Search code examples
hadoophdfsbigdataflumeflume-ng

Increasing the file size in flume with memory channel


Below is my flume config file. Even after the changing the rollInterval and rollSize only 10 events is getting written also the console shows rollCount=10 and events=10. Also I tried increasing the rollCount to 1000 but no change in output. Can anyone suggest to increase the file size being written in hdfs.
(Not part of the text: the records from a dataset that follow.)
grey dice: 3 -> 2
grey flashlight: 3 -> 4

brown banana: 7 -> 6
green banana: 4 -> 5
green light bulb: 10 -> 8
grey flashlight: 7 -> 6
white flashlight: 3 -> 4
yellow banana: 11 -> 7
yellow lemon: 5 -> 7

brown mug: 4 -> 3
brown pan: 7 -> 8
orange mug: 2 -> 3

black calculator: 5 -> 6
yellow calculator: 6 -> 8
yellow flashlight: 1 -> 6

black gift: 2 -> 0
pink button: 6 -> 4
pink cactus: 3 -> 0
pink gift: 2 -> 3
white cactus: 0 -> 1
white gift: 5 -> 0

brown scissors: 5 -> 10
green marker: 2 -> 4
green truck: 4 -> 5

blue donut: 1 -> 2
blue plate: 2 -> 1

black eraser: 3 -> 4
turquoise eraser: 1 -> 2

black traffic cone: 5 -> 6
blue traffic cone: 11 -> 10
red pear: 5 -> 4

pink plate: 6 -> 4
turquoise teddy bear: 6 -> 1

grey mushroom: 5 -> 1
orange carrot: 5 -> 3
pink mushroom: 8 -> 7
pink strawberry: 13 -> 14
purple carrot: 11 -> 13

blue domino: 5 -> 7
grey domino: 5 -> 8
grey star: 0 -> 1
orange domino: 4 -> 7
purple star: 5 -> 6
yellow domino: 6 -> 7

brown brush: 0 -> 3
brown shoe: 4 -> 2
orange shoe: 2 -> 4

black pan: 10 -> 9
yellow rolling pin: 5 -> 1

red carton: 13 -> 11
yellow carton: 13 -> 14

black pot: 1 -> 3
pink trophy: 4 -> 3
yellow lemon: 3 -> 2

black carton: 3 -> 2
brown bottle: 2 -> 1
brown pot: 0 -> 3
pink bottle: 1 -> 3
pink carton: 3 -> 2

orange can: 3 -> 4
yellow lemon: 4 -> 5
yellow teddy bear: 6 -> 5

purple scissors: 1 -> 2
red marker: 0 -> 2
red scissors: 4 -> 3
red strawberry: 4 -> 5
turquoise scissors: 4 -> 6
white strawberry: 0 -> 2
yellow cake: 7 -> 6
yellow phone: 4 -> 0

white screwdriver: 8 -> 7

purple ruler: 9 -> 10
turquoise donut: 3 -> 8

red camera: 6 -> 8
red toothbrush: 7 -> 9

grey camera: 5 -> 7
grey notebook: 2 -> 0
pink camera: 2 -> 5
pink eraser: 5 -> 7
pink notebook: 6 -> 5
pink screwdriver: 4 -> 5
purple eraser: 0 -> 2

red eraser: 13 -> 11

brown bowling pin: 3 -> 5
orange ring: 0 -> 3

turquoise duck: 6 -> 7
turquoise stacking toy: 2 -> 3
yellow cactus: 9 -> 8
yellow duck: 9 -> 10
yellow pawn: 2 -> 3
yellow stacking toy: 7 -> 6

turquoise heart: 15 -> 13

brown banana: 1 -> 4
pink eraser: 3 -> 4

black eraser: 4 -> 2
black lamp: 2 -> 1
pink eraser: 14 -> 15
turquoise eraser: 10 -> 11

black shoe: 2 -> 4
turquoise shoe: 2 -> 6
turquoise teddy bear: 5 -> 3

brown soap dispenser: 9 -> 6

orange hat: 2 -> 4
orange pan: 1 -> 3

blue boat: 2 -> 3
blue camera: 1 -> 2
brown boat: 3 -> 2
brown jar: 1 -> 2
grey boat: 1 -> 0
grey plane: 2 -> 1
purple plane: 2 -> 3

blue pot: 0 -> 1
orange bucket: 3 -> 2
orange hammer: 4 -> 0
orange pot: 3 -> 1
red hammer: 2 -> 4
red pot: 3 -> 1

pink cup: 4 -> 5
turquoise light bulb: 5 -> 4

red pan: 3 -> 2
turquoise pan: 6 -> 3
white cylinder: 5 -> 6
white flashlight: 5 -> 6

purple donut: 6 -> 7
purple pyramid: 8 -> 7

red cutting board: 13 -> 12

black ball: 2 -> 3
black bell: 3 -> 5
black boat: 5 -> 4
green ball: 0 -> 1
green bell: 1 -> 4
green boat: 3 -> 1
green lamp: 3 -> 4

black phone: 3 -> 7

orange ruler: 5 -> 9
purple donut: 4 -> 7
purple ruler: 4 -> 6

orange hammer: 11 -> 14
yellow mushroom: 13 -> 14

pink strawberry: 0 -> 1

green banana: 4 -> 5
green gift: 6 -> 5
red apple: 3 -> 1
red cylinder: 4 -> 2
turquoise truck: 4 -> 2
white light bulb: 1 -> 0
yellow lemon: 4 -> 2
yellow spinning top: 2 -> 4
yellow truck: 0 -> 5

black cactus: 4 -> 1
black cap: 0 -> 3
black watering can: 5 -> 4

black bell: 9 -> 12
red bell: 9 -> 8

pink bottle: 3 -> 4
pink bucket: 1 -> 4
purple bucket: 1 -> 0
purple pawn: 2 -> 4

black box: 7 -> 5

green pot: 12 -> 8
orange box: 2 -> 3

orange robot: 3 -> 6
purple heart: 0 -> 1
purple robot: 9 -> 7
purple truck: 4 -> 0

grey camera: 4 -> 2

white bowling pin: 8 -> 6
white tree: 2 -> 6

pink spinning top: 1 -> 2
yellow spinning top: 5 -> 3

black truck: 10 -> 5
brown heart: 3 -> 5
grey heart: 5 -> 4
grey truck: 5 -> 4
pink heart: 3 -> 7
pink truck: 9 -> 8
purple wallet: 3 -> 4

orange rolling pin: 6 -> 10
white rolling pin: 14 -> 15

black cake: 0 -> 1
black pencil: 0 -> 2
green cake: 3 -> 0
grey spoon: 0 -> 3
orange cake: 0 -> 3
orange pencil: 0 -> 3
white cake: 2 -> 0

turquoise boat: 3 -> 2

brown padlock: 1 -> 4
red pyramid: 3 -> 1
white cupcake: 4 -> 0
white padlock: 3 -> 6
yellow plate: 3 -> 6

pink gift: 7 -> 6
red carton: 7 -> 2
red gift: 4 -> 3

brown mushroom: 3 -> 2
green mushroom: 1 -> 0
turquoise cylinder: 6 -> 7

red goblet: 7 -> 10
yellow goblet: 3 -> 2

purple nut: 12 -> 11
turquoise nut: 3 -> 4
Whats wrong with the below conf file?

#naming components 

NetAgent.sources = NetCat_1 NetCat_2
NetAgent.sinks = HDFS
NetAgent.channels = MemChannel


NetAgent.sources.NetCat_1.type = netcat
NetAgent.sources.NetCat_1.bind = localhost
NetAgent.sources.NetCat_1.port = 8671

NetAgent.sources.NetCat_2.type = netcat
NetAgent.sources.NetCat_2.bind = localhost
NetAgent.sources.NetCat_2.port = 8672


NetAgent.sinks.HDFS.type = hdfs
NetAgent.sinks.HDFS.hdfs.path = file path here
NetAgent.sinks.HDFS.hdfs.filePrefix = test
NetAgent.sinks.HDFS.hdfs.rollSize = 67108864
NetAgent.sinks.HDFS.hdfs.rollInterval = 3600
NetAgent.sinks.HDFS.rollCount = 0
NetAgent.sinks.HDFS.hdfs.batchSize = 10000
NetAgent.sinks.HDFS.hdfs.writeFormat = Text
NetAgent.sinks.HDFS.hdfs.fileType = DataStream


NetAgent.channels.MemChannel.type = memory
NetAgent.channels.MemChannel.capacity = 20000
NetAgent.channels.MemChannel.transactionCapacity = 20000


NetAgent.sources.NetCat_1.channels = MemChannel
NetAgent.sources.NetCat_2.channels = MemChannel
NetAgent.sinks.HDFS.channel = MemChannel

The console logs as

(SinkRunner-PollingRunner-DefaultSinkProcessor) [DEBUg-org.apache.flume.sink.hdfs.BucketWriter.shouldRotate(BucketWriter.java)]
rolling: rollCount: 10, events: 10

the image shows the files written in HDFS


Solution

  • You forgot to add hdfs to your rollCount configuration. It is using the default value of 10 because it doesn't see your configuration. Notice that your config for HDFS is:

    NetAgent.sinks.HDFS.type = hdfs
    NetAgent.sinks.HDFS.hdfs.rollSize = 67108864
    NetAgent.sinks.HDFS.hdfs.rollInterval = 3600
    NetAgent.sinks.HDFS.rollCount = 0
    NetAgent.sinks.HDFS.hdfs.batchSize = 10000
    NetAgent.sinks.HDFS.hdfs.writeFormat = Text
    NetAgent.sinks.HDFS.hdfs.fileType = DataStream
    

    In the rollCount line, it needs to be:

    NetAgent.sinks.HDFS.hdfs.rollCount = 0
    

    This will override the default rollCount and your Flume agent will behave how you want it to.